* _Material erkunden_:
- a) Mit welcher Methode wurden Pflegekräfte im Projekt PraFö laut dem Text zur Interaktionsarbeit in der Pflege für die Besonderheiten der Interaktionsarbeit sensibilisiert?
- b) Schreiben Sie den Text zur Interaktionsarbeit in der Pflege im Anschluss an seinen letzten Satz weiter.

* _Seitentext_:
━━━━━━━━━━━━━━━━━━━━━━━━━━━━━━

Im Anschluss an den kurzen Impulsvortrag von Paul Fuchs-Frohnhofen zu den Hintergründen des Memorandums ging Margit Weihrich näher auf die Rolle der Interaktionsarbeit und auf den Zusammenhang mit Partizipation ein. Sie betonte, dass Interaktionsarbeit unerlässlich für die Durchführung von Pflegehandlungen ist und Interaktionsarbeit als ein wichtiger Teil der Gesamtdienstleistung einer Organisation angesehen werden kann. Noch dazu halten Pflegekräfte durch ihre Interaktionsarbeit die Prozesse in der jeweiligen Organisation am Laufen. Somit kommt Interaktionsarbeit auch eine ökonomische Funktion zu. Partizipation bedeutet in diesem Zusammenhang, dass Pflegekräfte ihr Wissen über die konkrete Arbeitssituation und über ihre Praktiken im Umgang mit PatientInnen einbringen, wenn es um Fragen der Arbeitsorganisation und -gestaltung geht. Insgesamt führt Partizipation dazu, dass sich die Dienstleistungsqualität erhöht und Belastungen reduziert werden. Allerdings erkennen Pflegekräfte ihre Interaktionsarbeit häufig nicht als besondere Leistung an, weshalb sie stärker dafür sensibilisiert werden müssten, was sie tun und leisten, damit Interaktionsarbeit in Partizipationsprozessen zum Thema wird.
Darauf aufbauend präsentierte Marc Jungtäubl einige Erfahrungen, die bei der praktischen Umsetzung des Memorandums im Projekt PraFö gesammelt wurden. Eine Sensibilisierung der Pflegekräfte für die Besonderheiten der Interaktionsarbeit konnte durch die Methode der Begleitung bei Schichten erreicht werden. Im Zuge von Gestaltungsworkshops entwickelten Pflegekräfte gemeinsam Maßnahmen und es wurden Potenziale und Grenzen der Partizipation erkannt und analysiert.

━━━━━━━━━━━━━━━━━━━━━━━━━━━━━━

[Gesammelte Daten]
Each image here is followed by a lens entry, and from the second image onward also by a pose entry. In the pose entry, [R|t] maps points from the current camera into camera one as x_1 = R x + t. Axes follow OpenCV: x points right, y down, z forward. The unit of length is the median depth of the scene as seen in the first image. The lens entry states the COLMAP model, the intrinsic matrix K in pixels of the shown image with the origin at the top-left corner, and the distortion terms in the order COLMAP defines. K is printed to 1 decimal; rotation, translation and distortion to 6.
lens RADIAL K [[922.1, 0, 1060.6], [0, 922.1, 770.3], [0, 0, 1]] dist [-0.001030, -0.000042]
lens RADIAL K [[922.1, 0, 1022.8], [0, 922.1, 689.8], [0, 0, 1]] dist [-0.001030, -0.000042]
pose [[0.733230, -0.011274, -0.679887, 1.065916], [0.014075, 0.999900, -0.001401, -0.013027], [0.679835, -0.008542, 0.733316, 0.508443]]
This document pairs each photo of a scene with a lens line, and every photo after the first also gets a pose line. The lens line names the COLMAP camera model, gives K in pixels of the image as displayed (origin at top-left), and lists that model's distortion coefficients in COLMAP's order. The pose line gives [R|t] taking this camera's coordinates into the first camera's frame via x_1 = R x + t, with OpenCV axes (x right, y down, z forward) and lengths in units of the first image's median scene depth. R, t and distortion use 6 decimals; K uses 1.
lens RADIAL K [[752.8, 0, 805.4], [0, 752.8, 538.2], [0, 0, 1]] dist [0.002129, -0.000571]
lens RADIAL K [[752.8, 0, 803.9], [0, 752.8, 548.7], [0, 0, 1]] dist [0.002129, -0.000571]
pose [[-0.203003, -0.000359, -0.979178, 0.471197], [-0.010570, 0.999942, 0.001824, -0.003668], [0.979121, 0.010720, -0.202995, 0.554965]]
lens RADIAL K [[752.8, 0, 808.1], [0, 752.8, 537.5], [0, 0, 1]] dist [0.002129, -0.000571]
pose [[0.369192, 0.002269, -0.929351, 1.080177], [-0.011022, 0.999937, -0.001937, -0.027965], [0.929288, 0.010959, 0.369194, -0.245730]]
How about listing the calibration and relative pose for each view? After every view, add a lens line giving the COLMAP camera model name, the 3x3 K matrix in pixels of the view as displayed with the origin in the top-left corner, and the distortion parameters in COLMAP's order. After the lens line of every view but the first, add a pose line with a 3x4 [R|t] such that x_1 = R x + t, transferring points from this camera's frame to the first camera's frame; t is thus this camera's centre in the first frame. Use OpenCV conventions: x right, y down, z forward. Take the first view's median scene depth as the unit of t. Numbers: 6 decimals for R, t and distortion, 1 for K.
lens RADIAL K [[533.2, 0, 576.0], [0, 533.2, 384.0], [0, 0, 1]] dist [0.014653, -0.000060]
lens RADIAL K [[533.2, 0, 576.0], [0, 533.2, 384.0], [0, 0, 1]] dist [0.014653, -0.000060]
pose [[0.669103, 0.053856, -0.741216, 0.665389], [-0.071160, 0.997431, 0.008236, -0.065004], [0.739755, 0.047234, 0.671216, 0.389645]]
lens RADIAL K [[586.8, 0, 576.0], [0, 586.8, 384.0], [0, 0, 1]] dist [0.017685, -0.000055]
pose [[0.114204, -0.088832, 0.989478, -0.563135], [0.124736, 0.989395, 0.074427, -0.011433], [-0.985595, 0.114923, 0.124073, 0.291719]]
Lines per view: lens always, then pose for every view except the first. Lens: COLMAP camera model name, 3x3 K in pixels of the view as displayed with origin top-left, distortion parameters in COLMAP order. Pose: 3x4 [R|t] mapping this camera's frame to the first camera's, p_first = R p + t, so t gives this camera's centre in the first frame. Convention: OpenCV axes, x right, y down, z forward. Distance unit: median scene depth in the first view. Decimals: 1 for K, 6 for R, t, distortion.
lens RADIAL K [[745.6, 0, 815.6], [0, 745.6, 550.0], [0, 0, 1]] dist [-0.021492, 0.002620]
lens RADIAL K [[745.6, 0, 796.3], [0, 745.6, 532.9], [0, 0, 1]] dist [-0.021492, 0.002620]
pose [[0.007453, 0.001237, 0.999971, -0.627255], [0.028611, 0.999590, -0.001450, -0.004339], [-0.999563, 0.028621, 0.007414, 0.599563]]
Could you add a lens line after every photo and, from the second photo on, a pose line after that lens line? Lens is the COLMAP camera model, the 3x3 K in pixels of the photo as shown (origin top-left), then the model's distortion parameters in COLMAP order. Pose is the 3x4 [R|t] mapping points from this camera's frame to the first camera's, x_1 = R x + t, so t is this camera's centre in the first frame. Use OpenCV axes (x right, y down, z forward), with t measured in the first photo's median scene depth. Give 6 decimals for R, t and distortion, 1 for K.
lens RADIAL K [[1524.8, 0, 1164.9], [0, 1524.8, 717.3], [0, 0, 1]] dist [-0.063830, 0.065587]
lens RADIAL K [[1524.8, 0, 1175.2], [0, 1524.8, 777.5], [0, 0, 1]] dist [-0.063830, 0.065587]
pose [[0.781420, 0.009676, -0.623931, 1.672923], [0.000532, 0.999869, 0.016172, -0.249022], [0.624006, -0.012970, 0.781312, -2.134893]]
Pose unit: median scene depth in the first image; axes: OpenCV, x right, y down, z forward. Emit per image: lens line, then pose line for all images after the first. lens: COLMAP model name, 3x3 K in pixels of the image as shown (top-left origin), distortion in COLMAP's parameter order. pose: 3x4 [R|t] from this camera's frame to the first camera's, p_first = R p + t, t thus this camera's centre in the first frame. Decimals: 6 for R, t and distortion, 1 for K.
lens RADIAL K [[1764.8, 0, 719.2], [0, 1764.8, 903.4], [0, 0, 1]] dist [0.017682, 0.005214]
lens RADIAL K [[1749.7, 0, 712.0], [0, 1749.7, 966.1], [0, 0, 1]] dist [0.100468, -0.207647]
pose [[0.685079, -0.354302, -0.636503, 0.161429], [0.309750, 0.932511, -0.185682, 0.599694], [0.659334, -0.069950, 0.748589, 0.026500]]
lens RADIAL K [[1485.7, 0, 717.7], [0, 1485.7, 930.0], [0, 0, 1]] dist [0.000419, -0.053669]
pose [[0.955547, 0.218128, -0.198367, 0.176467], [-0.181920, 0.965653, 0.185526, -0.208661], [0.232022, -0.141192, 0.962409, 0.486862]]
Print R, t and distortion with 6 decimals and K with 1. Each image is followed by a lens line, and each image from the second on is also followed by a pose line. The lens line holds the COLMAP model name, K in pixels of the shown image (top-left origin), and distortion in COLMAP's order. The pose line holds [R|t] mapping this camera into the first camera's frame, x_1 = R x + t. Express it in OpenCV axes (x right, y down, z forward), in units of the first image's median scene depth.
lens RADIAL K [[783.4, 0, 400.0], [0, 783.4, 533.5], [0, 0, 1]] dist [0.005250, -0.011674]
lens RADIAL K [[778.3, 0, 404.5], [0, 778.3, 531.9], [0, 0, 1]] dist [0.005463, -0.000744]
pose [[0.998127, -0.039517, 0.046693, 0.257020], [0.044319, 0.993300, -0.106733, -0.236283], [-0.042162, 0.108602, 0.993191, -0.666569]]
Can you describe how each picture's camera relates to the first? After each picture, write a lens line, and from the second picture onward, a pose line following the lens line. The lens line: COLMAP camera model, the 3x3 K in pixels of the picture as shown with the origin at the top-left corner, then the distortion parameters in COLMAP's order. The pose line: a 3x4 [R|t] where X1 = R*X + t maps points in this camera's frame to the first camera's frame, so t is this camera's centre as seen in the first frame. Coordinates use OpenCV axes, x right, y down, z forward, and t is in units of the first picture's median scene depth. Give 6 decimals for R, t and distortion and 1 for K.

━━━━━━━━━━━━━━━━━━━━━━━━━━━━━━

* _Lösungen zur Übung_:
- a) Mit der Methode der Begleitung bei Schichten.

- b)
Wie Partizipation in der Praxis noch aussehen kann, veranschaulichte Frau Löckemann vom St. Franziskus-Hospital in Münster den Teilnehmenden anschließend am Verbundprojekt PARCURA, in welchem es um die partizipative Einführung von Datenbrillen in der Pflege im Krankenhaus geht und um die Herausforderungen, die dabei zu bewältigen sind. Dabei wurde deutlich, dass Partizipation mehr als nur „Einbeziehen“ bedeutet und es bestimmter Kompetenzen und einer kontinuierlichen Kommunikation bedarf. VertreterInnen aus der Praxis betonten in diesem Zusammenhang auch, dass es für Partizipation wichtig ist, die richtigen Zeitfenster zu wählen und sich dieser Partizipationsprozess somit flexibel an reale Bedarfe und Abläufe anpassen muss. Frau Löckemann betonte abschließend, dass Partizipation im Alltagsbetrieb nicht ohne die Bereitstellung zusätzlicher Ressourcen realisierbar sei.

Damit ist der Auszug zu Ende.